Math. You didn't answer my first question. Have you ever been to Russia?

Let me answer some of yours...

"How does poo in parks say anything about politics or freedom or general prosperity? Absence of poo likewise. Or the presence of drunks or junkies on streets (which is a striking element of British city and town centre life too)?"

Poo says a lot about prosperity. That on the outskirts of Moscow people do not have basic sanitation.
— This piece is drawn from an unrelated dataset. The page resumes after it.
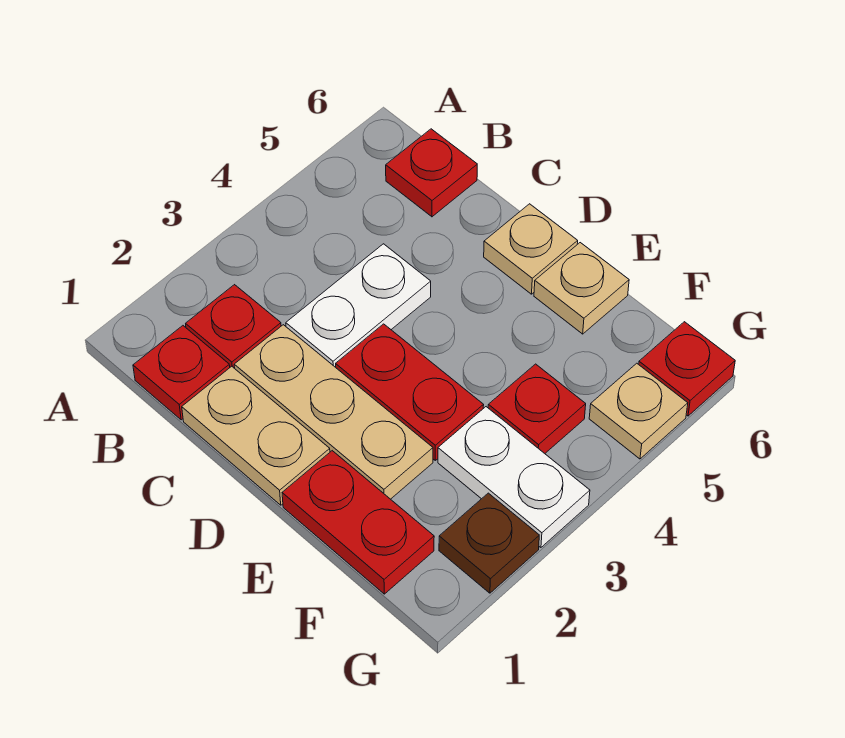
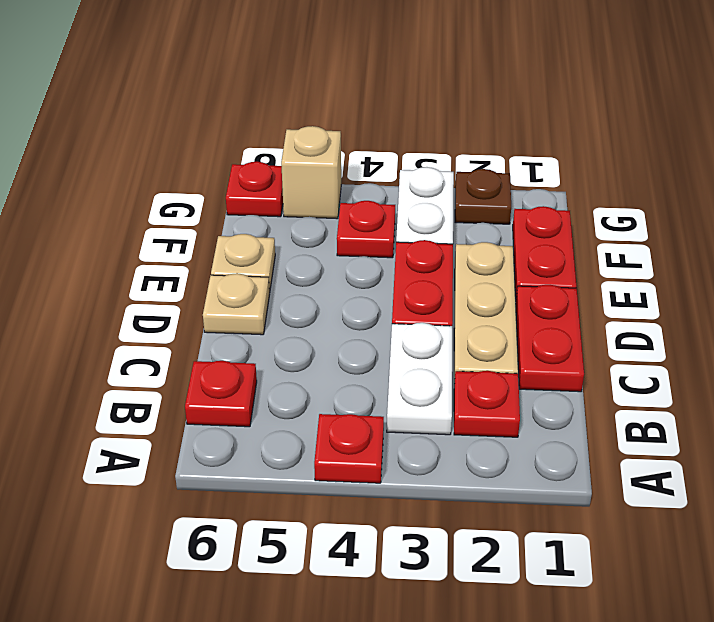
red 1x1 plate [133,326,230,420] -> red 1x1 plate moved to [314,414,384,483]
tan 1x2 plate [182,366,330,505] -> red 1x2 plate [516,285,584,392]
white 1x2 plate [286,244,431,367] -> white 1x2 plate turned to [387,323,452,435]
tan 1x1 plate [589,363,688,459] -> tan 1x1 brick [281,126,341,219]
The drunks in Moscow are not like the Saturday night drunks in the UK. They are sad alcoholics, the product of a disfunctional society. The average life expectancy of Russian men is very low and that is largely as a result of alcohol.

Nobody is saying that poverty/corruption etc do not exist elsewhere, but no way can you equate the situation in Russia with the US or Ireland. Like all countries, Russia has its positives and the Russian people can be wonderful friends but it is still a country that oppresses those who oppose the government in a way which would be unacceptable in the West. You seem to be saying that because bad things happen elsewhere, Russia is no worse. I disagree.

Animation · 25/05/2014 09:30

Well back to Charles, - I think he did good.

Putin's reaction that Charles was inappropriate and unroyal I find quite amusing.